Tort as a Litigation Lottery: A Misconceived Metaphor


  • Robert Rabin
Publish Date:
October 11, 2010
Publication Title:
52 Boston College Law Review 267 . Stanford Public Law Working Paper No. 1690844; Yale Law & Economics Research Paper No. 416
Journal Article
  • Timothy D. Lytton, Robert L. Rabin, Peter H. Schuck, Tort as a Litigation Lottery: A Misconceived Metaphor, 52 Boston College Law Review 267 (2011). Stanford Public Law Working Paper No. 1690844; Yale Law & Economics Research Paper No. 416 (October 2010)


For over forty years, tort reform proponents have disparaged the tort system as a lottery, arguing that it produces arbitrary outcomes. The tort system, on this account, is both unfair and unpredictable. These criticisms have often served as justification for reform proposals that would replace the tort system with some form of no-fault accident insurance in order to provide fairer and more reliable compensation to accident victims.

In this short essay, we make three claims intended to discredit the lottery metaphor as applied to the tort system. First, it obscures the tort system’s shortcomings more than it clarifies them. We agree, of course, that tort outcomes produce horizontal inequities among accident victims with similar injuries, and that outcomes can also be unpredictable. Our initial point is that the comparison to random selection by lottery both misrepresents how the tort system decides cases and exaggerates its unpredictability.

Second, no-fault accident insurance plans fail to resolve the problem of arbitrariness, and this is true regardless of how carefully the plan is designed.
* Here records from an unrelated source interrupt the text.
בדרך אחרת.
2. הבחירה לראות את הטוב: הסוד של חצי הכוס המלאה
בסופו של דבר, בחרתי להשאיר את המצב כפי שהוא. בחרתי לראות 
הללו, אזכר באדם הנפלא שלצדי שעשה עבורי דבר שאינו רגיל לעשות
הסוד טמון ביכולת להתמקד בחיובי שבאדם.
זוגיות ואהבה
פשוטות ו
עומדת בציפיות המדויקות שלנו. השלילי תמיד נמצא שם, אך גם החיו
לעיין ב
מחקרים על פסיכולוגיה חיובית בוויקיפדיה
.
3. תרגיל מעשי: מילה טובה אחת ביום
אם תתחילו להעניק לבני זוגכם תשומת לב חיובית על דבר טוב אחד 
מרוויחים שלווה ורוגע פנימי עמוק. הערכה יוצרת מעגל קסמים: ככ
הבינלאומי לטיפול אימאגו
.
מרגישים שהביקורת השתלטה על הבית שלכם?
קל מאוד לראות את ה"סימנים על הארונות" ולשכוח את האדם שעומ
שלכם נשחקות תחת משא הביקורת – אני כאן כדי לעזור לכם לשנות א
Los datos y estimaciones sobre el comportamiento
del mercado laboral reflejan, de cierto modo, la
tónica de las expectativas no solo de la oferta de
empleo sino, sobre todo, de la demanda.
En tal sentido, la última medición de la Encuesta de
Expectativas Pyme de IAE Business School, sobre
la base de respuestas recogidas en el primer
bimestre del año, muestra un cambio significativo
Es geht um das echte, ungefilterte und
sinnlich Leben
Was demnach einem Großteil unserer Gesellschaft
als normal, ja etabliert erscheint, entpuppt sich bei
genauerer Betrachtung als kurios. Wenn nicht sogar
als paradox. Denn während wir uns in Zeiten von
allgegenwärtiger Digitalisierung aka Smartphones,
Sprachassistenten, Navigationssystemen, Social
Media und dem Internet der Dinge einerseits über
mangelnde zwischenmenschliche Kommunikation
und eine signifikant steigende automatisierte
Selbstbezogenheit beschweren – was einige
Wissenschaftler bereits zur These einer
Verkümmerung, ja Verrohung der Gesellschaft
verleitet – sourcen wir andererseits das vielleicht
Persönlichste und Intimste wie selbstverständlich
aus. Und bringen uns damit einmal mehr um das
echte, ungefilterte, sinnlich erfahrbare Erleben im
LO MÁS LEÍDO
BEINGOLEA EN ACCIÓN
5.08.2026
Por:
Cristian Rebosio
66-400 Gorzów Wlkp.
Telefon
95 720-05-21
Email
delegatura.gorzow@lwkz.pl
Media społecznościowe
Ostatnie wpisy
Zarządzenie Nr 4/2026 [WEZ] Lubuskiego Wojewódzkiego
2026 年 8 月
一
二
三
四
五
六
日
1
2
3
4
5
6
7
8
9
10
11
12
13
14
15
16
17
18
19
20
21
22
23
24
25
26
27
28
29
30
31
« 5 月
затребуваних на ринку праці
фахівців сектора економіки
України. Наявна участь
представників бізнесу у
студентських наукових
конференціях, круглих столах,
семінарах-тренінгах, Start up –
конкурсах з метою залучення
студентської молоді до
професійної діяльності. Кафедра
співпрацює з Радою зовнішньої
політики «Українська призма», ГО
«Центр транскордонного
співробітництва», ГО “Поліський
Such schemes do eliminate the fault requirement, which reform proponents blame for creating unfair distinctions between accident victims with similar injuries and for making outcomes unpredictable. But a no-fault system’s provision that claimants need only prove that their injuries are accident-related simply reproduces, by drawing different boundaries, the very problems of horizontal inequity and unpredictability that reform proponents observe and denounce in the tort system.

Third, arbitrariness is endemic in compensation systems. Of necessity, all compensation schemes set coverage limits that inevitably create horizontal inequities among claimants with similar injuries and reduce predictability in the many borderline cases. While addressing one kind of arbitrariness, no-fault alternatives cannot escape creating other kinds of arbitrariness and having to make pragmatic tradeoffs among them that cannot be justified by any uncontroversial principle. These structural necessities will entail some unpredictability and horizontal inequity.

We emphatically do not oppose no-fault alternatives to tort. The merits of one or another such scheme are not before us in this essay. Quite the contrary; our point is that reformers must engage in more careful analysis and comparison of the nature and sources of arbitrariness in all compensation systems before embracing one or another of these systems. Doing so will discourage the kind of oversimplification that the lottery metaphor encourages.